Los Angeles Dodgers: Clayton Kershaw’s last stand?
You wanted be there because it could be his last start in 2021. With a looming one and done playoff game, and the uncertainty of free agency in the offseason, there was even a thought that it could be Clayton Kershaw’s final innings with the Los Angeles Dodgers.
After five outs, it ended up worse than that.
This writer watched as manager Dave Roberts walked to the mound with the Dodgers trainer in tow, and removed Kershaw from the game. Fans gave Kershaw a standing ovation as he walked off with the ball in his hand, a salute to the wounded warrior who may have walked off his honored place on the pitching mound for the perhaps the last time.

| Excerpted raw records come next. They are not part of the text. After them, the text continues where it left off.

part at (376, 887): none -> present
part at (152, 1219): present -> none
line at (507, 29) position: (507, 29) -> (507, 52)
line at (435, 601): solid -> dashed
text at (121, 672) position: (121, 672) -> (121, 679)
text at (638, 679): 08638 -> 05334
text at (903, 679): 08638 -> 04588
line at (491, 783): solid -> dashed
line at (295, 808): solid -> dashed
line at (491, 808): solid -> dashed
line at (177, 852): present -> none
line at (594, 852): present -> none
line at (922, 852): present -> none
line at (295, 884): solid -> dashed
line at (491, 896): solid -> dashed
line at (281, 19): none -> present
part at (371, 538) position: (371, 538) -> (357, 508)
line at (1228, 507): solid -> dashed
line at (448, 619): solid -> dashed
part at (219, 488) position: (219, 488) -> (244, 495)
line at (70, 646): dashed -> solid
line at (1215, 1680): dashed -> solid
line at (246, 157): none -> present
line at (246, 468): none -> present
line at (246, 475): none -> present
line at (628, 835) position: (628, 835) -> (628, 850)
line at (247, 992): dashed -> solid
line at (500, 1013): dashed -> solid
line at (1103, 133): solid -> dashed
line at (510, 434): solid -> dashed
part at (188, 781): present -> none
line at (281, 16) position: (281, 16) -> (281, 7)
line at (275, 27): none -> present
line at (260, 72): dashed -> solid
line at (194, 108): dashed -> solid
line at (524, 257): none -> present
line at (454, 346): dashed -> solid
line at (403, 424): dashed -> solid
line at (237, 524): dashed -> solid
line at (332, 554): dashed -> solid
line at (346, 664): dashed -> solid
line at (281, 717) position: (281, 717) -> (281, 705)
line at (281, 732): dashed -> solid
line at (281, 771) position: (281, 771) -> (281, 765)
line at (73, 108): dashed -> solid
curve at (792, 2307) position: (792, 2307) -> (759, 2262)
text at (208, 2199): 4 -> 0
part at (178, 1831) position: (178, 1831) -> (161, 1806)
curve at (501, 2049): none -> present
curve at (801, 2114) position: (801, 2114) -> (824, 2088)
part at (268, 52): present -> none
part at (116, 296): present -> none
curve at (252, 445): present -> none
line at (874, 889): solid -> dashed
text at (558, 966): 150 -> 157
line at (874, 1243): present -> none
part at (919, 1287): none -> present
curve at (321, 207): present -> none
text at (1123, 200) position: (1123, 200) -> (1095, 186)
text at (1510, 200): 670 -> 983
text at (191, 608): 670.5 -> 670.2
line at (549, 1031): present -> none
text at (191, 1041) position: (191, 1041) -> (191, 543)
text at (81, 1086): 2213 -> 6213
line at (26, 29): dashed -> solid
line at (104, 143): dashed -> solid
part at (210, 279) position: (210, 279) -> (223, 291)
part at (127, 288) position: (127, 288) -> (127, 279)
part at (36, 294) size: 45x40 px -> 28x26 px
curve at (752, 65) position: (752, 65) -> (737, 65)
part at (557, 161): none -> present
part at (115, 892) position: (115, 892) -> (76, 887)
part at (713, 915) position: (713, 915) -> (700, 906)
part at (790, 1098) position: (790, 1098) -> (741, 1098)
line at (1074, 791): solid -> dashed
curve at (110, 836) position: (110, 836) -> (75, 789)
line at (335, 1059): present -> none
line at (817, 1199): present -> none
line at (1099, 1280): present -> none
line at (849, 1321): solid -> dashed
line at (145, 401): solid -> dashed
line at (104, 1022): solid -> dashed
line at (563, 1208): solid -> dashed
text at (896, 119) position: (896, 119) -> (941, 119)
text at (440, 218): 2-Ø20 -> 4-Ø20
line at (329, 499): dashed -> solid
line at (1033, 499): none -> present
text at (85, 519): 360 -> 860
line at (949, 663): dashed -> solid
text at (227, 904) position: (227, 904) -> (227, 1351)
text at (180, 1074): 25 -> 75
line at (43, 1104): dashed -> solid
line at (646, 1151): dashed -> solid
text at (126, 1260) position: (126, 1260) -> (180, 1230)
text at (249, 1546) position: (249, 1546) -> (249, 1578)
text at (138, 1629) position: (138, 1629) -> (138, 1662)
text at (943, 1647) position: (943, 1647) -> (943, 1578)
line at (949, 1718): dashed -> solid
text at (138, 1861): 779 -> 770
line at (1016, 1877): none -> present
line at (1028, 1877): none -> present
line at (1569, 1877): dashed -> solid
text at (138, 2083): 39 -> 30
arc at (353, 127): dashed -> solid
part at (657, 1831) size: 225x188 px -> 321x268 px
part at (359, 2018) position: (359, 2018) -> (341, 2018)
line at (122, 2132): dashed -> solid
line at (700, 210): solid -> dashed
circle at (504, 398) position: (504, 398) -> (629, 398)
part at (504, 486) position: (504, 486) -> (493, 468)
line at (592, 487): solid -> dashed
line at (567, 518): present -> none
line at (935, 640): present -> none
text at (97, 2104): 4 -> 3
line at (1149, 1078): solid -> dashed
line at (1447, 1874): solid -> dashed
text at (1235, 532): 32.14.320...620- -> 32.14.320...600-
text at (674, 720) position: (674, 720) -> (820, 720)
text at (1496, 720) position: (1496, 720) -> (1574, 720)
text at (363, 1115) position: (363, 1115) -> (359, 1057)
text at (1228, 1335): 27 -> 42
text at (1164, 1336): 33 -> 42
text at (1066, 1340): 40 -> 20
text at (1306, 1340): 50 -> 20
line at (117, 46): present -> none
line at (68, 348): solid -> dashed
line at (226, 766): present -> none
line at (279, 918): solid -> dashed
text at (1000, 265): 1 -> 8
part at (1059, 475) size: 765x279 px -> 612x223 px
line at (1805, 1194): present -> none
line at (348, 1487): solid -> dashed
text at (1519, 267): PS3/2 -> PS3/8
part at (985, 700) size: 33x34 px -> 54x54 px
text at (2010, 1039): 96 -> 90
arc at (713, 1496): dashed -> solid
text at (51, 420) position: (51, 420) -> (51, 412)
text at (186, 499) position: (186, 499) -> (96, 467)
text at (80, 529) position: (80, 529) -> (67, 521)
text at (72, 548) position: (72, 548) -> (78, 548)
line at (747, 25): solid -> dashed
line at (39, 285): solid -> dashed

As a fan, it’s hard to be objective when the greatest pitcher of his generation — who plays for your team — meekly has to leave a pitching start. It’s even worse contemplating all the scenarios that come afterwards.
If it’s another forearm injury, does it lead to elbow damage? Is Kershaw out all of October? Are the Dodgers now going to have to pitch a bullpen game in a crucial point in a series? How badly does this hamper the team’s chances at a repeat World Series title?
We selfishly are thinking about the now and forgetting those crucial questions about the later. Will Kershaw rehab the injury for a year and re-sign in 2023? Will he retire young like the man he is often compared to, Sandy Koufax? Will the Dodgers move on, too impatient to wait for a comeback, and allow Kershaw to go somewhere else?
Whether it’s now or later, those questions will be answered, but we fans are left with the lingering image of a defeated Kershaw walking off the mound. Even if there’s a forthcoming happy ending, we’ll never shake that.
In the past, Kershaw was beaten by the cruel ghosts of October failures, but after finally winning a World Series ring last year, it’s the injuries that have come for him. Perhaps we can blame the overuse in his prime or the playoff starts on short rest, but that was what he wanted. He’d earned the opportunity to always be handed the ball when his team needed him most.
There’s irony in the way Kershaw’s season ended. After so many years of shouldering the burden of lifting the team on his back in hopes of October glory, the team will now have to lift Kershaw up and try to get him another ring as he sits on the sidelines.
As for me, if this was the last time Clayton Kershaw pitched for the Dodgers, then I would rather remember last October. Kershaw running out of the bullpen at Globe Life Field, eyes skyward, hands upward, running towards his teammates to embrace them as what he always deserved to be…a champion.